New York’s city council held an oversight hearing this week on marijuana law enforcement—specifically, on why blacks and Latinos make up the vast majority of arrestees. Councilman Antonio Reynoso, who represents Brooklyn and a slice of Queens, presented his novel vision of how to make up for years of “over-policing of black and brown communities” for marijuana offenses. Addressing Dermot Shea, the NYPD’s chief of crime-control strategies, Reynoso said:
I do believe in the legalization of marijuana. I do think that we have to talk about mandating that more than 50 percent of the licenses that go out for the sale of marijuana be exclusively for MWBEs (minority and women-owned business enterprises), so that we don’t begin to turn it into a white enterprise, and legalize it, and all the benefits go to people that aren’t over-policed and suffering the consequences of being arrested and summonsed for marijuana.
At the moment, prospects for marijuana legalization in New York State are remote, so the councilman’s plans for provision of marijuana distributorships to over-policed communities as a form of reparations are a bit premature. But Reynoso’s basic premise—that a major injustice has been perpetrated on minorities through unfair and disproportionate policing for marijuana offenses—is the standard view among most of his colleagues in elected office in New York City. The premise is deeply flawed, however.
In 2014, Mayor Bill de Blasio announced a new policy for enforcing marijuana laws. “Simple possession” of up to 25 grams of marijuana would no longer result in arrest for a misdemeanor (with exceptions made for suspects with outstanding warrants or lacking identification); instead, the offense would result in a summons to appear in criminal court. “Burning” (smoking) marijuana in public continues to result in arrest: the city arrests about 18,000 people annually for this offense, down from 26,000 in 2013. Opponents of “mass incarceration” still regard those numbers as way too high.
Elected officials and advocates are particularly disturbed that 86 percent of people arrested for marijuana offenses are black and Latino, though these communities represent only 51.4 percent of the city’s population. Council Member Donovan Richards of Queens, chair of the public-safety committee, describes this as a “huge disparity.” Rory Lancman, chair of the courts committee and also of Queens, decries the “grotesque disparities that exist between marijuana enforcement of people of color and white people.” Andy Cohen from the Bronx calls NYPD marijuana enforcement “discriminatory in intent and certainly in effect.” Inez Barron from Brooklyn condemns the NYPD and says that “people in power don’t understand the systemic embedded practices of racism.”

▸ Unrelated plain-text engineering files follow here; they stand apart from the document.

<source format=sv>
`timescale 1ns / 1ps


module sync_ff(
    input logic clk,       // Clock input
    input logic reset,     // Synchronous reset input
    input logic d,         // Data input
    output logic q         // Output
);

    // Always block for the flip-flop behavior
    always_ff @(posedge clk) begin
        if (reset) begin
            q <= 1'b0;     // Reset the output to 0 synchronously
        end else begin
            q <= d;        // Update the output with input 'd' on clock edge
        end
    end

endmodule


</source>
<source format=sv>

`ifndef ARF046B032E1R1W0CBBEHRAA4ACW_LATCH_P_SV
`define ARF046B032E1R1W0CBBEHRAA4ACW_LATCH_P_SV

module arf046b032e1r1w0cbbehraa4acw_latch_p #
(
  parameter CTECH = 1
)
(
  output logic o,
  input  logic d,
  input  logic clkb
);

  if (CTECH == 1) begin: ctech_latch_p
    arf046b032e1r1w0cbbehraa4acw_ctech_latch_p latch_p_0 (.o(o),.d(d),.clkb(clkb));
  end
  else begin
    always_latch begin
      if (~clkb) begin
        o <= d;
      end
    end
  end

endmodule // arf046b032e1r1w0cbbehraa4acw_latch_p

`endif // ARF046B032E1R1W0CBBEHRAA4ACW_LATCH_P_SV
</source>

There is a disparity between the city’s demographics and the subset of people arrested for smoking marijuana in public. When examining the commission of other crimes across the city in terms of race, though, one finds similar, if not wider, racial disparities. Based on victim reports, 84.7 percent of rape suspects in 2016 were black or Latino—almost the same percentage of people arrested for marijuana-related misdemeanors. Robbery suspects were 93.4 percent black and Latino. The distribution of misdemeanor-assault suspects, felony-assault suspects, and murder suspects is similar. Shooting suspects are 97.6 percent black and Latino. Considering these figures, it seems unlikely that NYPD racism is a primary cause of marijuana arrests.

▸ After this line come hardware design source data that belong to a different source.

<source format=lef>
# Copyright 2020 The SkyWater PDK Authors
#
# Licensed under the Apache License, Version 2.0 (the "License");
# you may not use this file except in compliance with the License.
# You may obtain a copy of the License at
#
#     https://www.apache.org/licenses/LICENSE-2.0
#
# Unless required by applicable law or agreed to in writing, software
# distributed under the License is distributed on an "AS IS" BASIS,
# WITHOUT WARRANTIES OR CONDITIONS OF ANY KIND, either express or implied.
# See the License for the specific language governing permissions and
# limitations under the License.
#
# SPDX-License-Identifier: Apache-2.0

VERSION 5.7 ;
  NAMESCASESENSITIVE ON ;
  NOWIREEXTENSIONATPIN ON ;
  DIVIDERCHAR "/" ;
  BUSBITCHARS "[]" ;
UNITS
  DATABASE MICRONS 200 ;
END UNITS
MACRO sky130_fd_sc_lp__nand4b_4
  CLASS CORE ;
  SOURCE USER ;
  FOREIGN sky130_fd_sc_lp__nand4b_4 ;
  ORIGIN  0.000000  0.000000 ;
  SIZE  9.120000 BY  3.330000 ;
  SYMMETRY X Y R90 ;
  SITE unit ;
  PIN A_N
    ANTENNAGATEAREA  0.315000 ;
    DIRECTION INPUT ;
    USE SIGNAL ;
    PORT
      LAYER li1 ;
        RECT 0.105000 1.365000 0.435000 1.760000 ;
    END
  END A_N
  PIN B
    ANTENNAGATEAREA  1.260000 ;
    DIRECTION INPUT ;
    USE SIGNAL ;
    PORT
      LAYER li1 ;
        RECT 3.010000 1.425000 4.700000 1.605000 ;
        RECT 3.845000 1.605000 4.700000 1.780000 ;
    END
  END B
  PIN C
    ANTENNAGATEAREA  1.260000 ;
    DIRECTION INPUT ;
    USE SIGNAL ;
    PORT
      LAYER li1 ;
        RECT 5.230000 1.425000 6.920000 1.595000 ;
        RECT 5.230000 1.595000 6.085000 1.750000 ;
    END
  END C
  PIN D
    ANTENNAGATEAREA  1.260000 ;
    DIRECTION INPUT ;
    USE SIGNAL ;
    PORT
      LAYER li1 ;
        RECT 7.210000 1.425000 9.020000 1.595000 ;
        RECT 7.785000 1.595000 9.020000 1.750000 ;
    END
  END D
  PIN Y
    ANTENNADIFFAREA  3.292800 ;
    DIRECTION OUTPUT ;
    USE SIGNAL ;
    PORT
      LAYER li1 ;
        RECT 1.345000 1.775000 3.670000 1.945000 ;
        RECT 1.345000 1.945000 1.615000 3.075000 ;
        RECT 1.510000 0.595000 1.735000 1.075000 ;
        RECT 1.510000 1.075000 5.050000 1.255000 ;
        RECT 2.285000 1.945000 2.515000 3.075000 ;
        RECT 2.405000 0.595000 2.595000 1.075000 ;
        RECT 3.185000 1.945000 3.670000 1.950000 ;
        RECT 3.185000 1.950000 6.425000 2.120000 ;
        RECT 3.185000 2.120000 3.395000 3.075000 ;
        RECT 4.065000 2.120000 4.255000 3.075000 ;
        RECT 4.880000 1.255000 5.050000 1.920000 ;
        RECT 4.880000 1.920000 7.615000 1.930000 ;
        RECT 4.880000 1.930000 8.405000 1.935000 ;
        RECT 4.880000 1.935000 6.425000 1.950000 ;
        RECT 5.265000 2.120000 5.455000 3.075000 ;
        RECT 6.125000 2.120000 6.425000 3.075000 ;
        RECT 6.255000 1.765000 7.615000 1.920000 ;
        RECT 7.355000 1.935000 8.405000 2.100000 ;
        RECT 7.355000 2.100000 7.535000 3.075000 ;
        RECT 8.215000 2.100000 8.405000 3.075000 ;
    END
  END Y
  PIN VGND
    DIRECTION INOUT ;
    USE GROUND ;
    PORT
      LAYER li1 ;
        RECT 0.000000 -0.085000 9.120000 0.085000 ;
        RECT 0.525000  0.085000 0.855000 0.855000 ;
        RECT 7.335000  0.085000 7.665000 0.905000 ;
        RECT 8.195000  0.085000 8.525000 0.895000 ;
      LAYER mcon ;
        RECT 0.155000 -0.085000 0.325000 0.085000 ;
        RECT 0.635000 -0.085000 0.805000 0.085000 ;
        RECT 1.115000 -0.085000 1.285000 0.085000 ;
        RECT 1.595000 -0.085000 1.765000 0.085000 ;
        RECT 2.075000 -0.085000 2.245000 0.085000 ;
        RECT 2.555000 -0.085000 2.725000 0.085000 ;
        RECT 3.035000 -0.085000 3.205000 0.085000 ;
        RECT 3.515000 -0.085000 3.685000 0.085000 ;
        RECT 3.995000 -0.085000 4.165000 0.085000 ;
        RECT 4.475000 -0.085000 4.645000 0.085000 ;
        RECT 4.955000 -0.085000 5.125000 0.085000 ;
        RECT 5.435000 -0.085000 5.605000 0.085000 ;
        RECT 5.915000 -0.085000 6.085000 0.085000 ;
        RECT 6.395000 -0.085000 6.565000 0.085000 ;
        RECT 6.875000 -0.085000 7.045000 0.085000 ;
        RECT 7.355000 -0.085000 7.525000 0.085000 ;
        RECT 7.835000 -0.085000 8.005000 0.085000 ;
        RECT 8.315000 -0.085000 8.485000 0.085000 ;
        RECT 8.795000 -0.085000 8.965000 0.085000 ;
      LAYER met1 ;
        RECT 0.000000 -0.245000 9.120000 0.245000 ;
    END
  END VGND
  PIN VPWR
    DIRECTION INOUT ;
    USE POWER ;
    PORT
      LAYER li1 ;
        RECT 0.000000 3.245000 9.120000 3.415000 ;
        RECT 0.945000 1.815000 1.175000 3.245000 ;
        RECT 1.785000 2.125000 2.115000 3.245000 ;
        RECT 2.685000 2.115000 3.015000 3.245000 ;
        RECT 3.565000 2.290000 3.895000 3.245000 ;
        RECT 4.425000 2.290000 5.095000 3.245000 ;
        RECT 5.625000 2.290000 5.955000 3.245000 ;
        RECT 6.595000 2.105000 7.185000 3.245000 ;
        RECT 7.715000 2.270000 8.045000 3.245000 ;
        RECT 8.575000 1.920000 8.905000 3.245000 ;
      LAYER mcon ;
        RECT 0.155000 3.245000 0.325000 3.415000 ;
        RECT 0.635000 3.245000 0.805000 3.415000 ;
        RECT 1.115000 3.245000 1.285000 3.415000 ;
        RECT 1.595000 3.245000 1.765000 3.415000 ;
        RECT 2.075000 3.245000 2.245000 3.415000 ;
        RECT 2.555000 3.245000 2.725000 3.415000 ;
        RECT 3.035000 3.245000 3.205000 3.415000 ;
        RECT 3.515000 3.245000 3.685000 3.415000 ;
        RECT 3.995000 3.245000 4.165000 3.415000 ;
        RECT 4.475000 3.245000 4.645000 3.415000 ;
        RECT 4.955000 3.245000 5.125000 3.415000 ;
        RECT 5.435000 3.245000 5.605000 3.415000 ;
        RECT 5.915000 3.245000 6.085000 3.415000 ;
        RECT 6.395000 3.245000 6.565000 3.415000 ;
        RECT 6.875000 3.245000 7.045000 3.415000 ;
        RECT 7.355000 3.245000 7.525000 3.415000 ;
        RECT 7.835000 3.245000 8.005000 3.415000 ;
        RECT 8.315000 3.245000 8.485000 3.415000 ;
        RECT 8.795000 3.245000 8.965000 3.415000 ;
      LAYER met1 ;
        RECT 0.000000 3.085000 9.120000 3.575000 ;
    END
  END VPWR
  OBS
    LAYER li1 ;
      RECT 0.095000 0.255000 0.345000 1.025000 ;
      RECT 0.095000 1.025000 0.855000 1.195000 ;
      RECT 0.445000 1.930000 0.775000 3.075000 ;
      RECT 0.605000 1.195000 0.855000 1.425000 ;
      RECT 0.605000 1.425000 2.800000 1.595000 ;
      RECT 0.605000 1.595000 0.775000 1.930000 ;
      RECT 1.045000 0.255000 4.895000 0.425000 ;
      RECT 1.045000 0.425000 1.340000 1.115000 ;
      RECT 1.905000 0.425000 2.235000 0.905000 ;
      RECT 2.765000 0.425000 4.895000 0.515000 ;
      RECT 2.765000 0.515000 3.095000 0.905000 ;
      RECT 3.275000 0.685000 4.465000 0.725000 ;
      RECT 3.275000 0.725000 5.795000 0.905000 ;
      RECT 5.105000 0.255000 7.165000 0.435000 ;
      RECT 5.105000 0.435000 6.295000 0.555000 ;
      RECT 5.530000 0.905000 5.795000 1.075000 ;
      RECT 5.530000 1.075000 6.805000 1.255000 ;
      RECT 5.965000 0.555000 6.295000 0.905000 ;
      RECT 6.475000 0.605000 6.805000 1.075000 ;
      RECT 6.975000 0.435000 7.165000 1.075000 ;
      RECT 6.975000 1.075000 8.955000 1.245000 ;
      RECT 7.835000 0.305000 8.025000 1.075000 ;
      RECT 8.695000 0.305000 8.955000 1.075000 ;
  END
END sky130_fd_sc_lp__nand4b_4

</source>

City neighborhoods with the most marijuana arrests often tend to be the same ones where most serious crime takes place: seven of the top 15 precincts for misdemeanor-marijuana arrests are also among the most dangerous precincts by rate of major crime. This correlation does not mean that open marijuana use is necessarily connected with the commission of crimes such as murder, felony assault, or grand larceny, but it does indicate that smoking marijuana in public may be more likely to occur in high-crime neighborhoods than in lower-crime areas.
This leads to the main point that the NYPD representatives made throughout the council hearing: arrests for lesser offenses such as burning marijuana are driven by community complaints. Council members had a good laugh at the idea that people spend their time calling the police because they smell marijuana; Debi Rose from Staten Island wondered if people are smoking “extra-long-burning blunts,” making them more likely to be snitched on and caught when the police show up. But as the NYPD’s Shea explained, open marijuana use is often closely connected with other forms of antisocial behavior, such as loitering in apartment lobbies or children’s playgrounds, shooting dice, drinking alcohol, and fighting. Public complaints may get the NYPD to respond to a call that people are gambling on a front stoop; when the cops get there, it’s not unusual to find a lit joint being passed around.
Merely citing statistical disparity in arrest rates for smoking marijuana does not prove racism on the part of the NYPD—especially when that same disparity exists, sometimes in higher proportion, across the spectrum of crime. Elected officials should worry less about which minority group will receive the first post-legalization marijuana business licenses and focus more on minimizing social dysfunction in their communities.